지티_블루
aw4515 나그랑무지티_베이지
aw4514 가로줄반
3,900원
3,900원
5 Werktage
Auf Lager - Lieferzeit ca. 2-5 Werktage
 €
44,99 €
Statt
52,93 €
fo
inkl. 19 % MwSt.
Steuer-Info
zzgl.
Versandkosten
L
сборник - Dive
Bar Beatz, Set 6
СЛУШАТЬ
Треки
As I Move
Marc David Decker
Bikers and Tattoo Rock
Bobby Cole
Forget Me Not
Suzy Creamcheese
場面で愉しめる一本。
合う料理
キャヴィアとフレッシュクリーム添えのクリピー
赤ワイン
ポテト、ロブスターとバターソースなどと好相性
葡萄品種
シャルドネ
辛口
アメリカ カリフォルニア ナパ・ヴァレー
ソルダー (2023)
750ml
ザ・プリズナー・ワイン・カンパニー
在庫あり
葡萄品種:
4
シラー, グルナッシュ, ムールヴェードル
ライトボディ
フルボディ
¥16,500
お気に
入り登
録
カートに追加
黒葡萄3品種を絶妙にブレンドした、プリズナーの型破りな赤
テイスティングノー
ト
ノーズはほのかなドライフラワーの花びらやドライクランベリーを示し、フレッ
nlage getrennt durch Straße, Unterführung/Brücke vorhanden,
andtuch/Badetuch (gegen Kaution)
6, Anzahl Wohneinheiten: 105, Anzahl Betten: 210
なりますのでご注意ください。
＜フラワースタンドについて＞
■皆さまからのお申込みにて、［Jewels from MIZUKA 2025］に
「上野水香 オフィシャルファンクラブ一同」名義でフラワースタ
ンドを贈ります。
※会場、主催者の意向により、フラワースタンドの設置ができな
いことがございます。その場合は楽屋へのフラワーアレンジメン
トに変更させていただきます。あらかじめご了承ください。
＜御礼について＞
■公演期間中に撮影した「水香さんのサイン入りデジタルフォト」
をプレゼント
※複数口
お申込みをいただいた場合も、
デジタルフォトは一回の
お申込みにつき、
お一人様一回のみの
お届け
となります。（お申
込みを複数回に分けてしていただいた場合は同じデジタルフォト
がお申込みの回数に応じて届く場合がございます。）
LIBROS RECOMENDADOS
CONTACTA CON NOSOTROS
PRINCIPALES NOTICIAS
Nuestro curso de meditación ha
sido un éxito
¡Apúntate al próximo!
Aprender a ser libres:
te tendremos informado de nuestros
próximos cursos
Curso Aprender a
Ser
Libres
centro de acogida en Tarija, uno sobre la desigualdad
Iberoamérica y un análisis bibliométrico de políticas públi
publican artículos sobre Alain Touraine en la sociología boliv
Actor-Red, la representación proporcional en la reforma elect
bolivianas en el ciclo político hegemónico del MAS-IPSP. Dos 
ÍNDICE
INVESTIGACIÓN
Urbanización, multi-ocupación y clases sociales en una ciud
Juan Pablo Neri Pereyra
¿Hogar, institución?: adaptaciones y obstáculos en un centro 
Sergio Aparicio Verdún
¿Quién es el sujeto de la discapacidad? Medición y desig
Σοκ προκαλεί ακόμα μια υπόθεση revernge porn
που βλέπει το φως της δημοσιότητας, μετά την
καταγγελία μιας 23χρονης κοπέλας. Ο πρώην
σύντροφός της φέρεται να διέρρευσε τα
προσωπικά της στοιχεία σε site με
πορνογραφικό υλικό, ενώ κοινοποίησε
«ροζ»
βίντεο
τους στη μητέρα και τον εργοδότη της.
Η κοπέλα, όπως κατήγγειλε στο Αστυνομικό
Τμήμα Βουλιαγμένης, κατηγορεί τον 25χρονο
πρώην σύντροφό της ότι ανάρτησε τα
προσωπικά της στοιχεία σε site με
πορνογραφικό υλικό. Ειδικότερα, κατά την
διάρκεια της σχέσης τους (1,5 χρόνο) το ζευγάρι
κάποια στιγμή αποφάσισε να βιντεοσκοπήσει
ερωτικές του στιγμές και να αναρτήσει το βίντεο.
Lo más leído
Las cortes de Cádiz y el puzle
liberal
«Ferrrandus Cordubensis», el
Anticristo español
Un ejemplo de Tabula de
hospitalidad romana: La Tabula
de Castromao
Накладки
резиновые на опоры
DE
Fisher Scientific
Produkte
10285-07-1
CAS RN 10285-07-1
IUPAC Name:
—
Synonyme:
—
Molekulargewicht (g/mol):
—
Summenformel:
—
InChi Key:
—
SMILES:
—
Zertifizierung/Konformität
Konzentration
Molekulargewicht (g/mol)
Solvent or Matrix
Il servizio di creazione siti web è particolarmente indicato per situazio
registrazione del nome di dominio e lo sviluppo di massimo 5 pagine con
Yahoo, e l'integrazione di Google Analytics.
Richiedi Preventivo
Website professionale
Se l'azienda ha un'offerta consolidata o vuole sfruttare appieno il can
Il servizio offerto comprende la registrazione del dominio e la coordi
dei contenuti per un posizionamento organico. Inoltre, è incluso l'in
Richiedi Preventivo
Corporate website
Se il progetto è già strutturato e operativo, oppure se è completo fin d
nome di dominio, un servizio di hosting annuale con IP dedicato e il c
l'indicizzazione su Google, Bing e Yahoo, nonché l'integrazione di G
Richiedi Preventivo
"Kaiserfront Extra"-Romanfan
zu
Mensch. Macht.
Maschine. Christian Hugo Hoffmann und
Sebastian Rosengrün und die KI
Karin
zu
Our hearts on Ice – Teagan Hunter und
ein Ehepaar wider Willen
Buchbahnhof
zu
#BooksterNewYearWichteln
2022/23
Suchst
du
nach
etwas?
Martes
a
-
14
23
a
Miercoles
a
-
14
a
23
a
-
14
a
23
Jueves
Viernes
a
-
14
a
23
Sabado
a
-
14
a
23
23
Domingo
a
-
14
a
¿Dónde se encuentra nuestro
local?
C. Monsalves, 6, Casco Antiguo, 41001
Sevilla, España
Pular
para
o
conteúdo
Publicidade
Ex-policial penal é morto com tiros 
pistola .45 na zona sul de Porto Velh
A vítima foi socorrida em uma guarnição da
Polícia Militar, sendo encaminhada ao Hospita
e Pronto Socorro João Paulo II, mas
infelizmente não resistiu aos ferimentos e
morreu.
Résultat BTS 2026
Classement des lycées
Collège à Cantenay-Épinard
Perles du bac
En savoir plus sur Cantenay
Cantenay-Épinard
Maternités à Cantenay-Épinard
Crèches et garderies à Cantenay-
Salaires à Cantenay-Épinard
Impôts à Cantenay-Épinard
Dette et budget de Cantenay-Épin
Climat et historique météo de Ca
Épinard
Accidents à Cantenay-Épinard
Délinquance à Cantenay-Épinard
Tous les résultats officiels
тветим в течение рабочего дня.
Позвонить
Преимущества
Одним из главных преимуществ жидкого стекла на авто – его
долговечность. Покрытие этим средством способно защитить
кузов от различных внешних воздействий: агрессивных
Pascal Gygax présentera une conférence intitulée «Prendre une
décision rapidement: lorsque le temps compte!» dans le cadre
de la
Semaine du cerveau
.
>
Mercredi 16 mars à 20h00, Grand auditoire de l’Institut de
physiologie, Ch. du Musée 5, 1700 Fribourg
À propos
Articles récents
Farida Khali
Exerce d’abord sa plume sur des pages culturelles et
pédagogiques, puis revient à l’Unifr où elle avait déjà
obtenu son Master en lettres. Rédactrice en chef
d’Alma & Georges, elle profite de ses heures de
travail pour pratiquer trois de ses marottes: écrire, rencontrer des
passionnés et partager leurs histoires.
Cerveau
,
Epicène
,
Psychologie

__________

> Your goal
Restate the material above word for word, leaving nothing out.

> Response area
지티_블루
aw4515 나그랑무지티_베이지
aw4514 가로줄반
3,900원
3,900원
5 Werktage
Auf Lager - Lieferzeit ca. 2-5 Werktage
 €
44,99 €
Statt
52,93 €
fo
inkl. 19 % MwSt.
Steuer-Info
zzgl.
Versandkosten
L
сборник - Dive
Bar Beatz, Set 6
СЛУШАТЬ
Треки
As I Move
Marc David Decker
Bikers and Tattoo Rock
Bobby Cole
Forget Me Not
Suzy Creamcheese
場面で愉しめる一本。
合う料理
キャヴィアとフレッシュクリーム添えのクリピー
赤ワイン
ポテト、ロブスターとバターソースなどと好相性
葡萄品種
シャルドネ
辛口
アメリカ カリフォルニア ナパ・ヴァレー
ソルダー (2023)
750ml
ザ・プリズナー・ワイン・カンパニー
在庫あり
葡萄品種:
4
シラー, グルナッシュ, ムールヴェードル
ライトボディ
フルボディ
¥16,500
お気に
入り登
録
カートに追加
黒葡萄3品種を絶妙にブレンドした、プリズナーの型破りな赤
テイスティングノー
ト
ノーズはほのかなドライフラワーの花びらやドライクランベリーを示し、フレッ
nlage getrennt durch Straße, Unterführung/Brücke vorhanden,
andtuch/Badetuch (gegen Kaution)
6, Anzahl Wohneinheiten: 105, Anzahl Betten: 210
なりますのでご注意ください。
＜フラワースタンドについて＞
■皆さまからのお申込みにて、［Jewels from MIZUKA 2025］に
「上野水香 オフィシャルファンクラブ一同」名義でフラワースタ
ンドを贈ります。
※会場、主催者の意向により、フラワースタンドの設置ができな
いことがございます。その場合は楽屋へのフラワーアレンジメン
トに変更させていただきます。あらかじめご了承ください。
＜御礼について＞
■公演期間中に撮影した「水香さんのサイン入りデジタルフォト」
をプレゼント
※複数口
お申込みをいただいた場合も、
デジタルフォトは一回の
お申込みにつき、
お一人様一回のみの
お届け
となります。（お申
込みを複数回に分けてしていただいた場合は同じデジタルフォト
がお申込みの回数に応じて届く場合がございます。）
LIBROS RECOMENDADOS
CONTACTA CON NOSOTROS
PRINCIPALES NOTICIAS
Nuestro curso de meditación ha
sido un éxito
¡Apúntate al próximo!
Aprender a ser libres:
te tendremos informado de nuestros
próximos cursos
Curso Aprender a
Ser
Libres
centro de acogida en Tarija, uno sobre la desigualdad
Iberoamérica y un análisis bibliométrico de políticas públi
publican artículos sobre Alain Touraine en la sociología boliv
Actor-Red, la representación proporcional en la reforma elect
bolivianas en el ciclo político hegemónico del MAS-IPSP. Dos 
ÍNDICE
INVESTIGACIÓN
Urbanización, multi-ocupación y clases sociales en una ciud
Juan Pablo Neri Pereyra
¿Hogar, institución?: adaptaciones y obstáculos en un centro 
Sergio Aparicio Verdún
¿Quién es el sujeto de la discapacidad? Medición y desig
Σοκ προκαλεί ακόμα μια υπόθεση revernge porn
που βλέπει το φως της δημοσιότητας, μετά την
καταγγελία μιας 23χρονης κοπέλας. Ο πρώην
σύντροφός της φέρεται να διέρρευσε τα
προσωπικά της στοιχεία σε site με
πορνογραφικό υλικό, ενώ κοινοποίησε
«ροζ»
βίντεο
τους στη μητέρα και τον εργοδότη της.
Η κοπέλα, όπως κατήγγειλε στο Αστυνομικό
Τμήμα Βουλιαγμένης, κατηγορεί τον 25χρονο
πρώην σύντροφό της ότι ανάρτησε τα
προσωπικά της στοιχεία σε site με
πορνογραφικό υλικό. Ειδικότερα, κατά την
διάρκεια της σχέσης τους (1,5 χρόνο) το ζευγάρι
κάποια στιγμή αποφάσισε να βιντεοσκοπήσει
ερωτικές του στιγμές και να αναρτήσει το βίντεο.
Lo más leído
Las cortes de Cádiz y el puzle
liberal
«Ferrrandus Cordubensis», el
Anticristo español
Un ejemplo de Tabula de
hospitalidad romana: La Tabula
de Castromao
Накладки
резиновые на опоры
DE
Fisher Scientific
Produkte
10285-07-1
CAS RN 10285-07-1
IUPAC Name:
—
Synonyme:
—
Molekulargewicht (g/mol):
—
Summenformel:
—
InChi Key:
—
SMILES:
—
Zertifizierung/Konformität
Konzentration
Molekulargewicht (g/mol)
Solvent or Matrix
Il servizio di creazione siti web è particolarmente indicato per situazio
registrazione del nome di dominio e lo sviluppo di massimo 5 pagine con
Yahoo, e l'integrazione di Google Analytics.
Richiedi Preventivo
Website professionale
Se l'azienda ha un'offerta consolidata o vuole sfruttare appieno il can
Il servizio offerto comprende la registrazione del dominio e la coordi
dei contenuti per un posizionamento organico. Inoltre, è incluso l'in
Richiedi Preventivo
Corporate website
Se il progetto è già strutturato e operativo, oppure se è completo fin d
nome di dominio, un servizio di hosting annuale con IP dedicato e il c
l'indicizzazione su Google, Bing e Yahoo, nonché l'integrazione di G
Richiedi Preventivo
"Kaiserfront Extra"-Romanfan
zu
Mensch. Macht.
Maschine. Christian Hugo Hoffmann und
Sebastian Rosengrün und die KI
Karin
zu
Our hearts on Ice – Teagan Hunter und
ein Ehepaar wider Willen
Buchbahnhof
zu
#BooksterNewYearWichteln
2022/23
Suchst
du
nach
etwas?
Martes
a
-
14
23
a
Miercoles
a
-
14
a
23
a
-
14
a
23
Jueves
Viernes
a
-
14
a
23
Sabado
a
-
14
a
23
23
Domingo
a
-
14
a
¿Dónde se encuentra nuestro
local?
C. Monsalves, 6, Casco Antiguo, 41001
Sevilla, España
Pular
para
o
conteúdo
Publicidade
Ex-policial penal é morto com tiros 
pistola .45 na zona sul de Porto Velh
A vítima foi socorrida em uma guarnição da
Polícia Militar, sendo encaminhada ao Hospita
e Pronto Socorro João Paulo II, mas
infelizmente não resistiu aos ferimentos e
morreu.
Résultat BTS 2026
Classement des lycées
Collège à Cantenay-Épinard
Perles du bac
En savoir plus sur Cantenay
Cantenay-Épinard
Maternités à Cantenay-Épinard
Crèches et garderies à Cantenay-
Salaires à Cantenay-Épinard
Impôts à Cantenay-Épinard
Dette et budget de Cantenay-Épin
Climat et historique météo de Ca
Épinard
Accidents à Cantenay-Épinard
Délinquance à Cantenay-Épinard
Tous les résultats officiels
тветим в течение рабочего дня.
Позвонить
Преимущества
Одним из главных преимуществ жидкого стекла на авто – его
долговечность. Покрытие этим средством способно защитить
кузов от различных внешних воздействий: агрессивных
Pascal Gygax présentera une conférence intitulée «Prendre une
décision rapidement: lorsque le temps compte!» dans le cadre
de la
Semaine du cerveau
.
>
Mercredi 16 mars à 20h00, Grand auditoire de l’Institut de
physiologie, Ch. du Musée 5, 1700 Fribourg
À propos
Articles récents
Farida Khali
Exerce d’abord sa plume sur des pages culturelles et
pédagogiques, puis revient à l’Unifr où elle avait déjà
obtenu son Master en lettres. Rédactrice en chef
d’Alma & Georges, elle profite de ses heures de
travail pour pratiquer trois de ses marottes: écrire, rencontrer des
passionnés et partager leurs histoires.
Cerveau
,
Epicène
,
Psychologie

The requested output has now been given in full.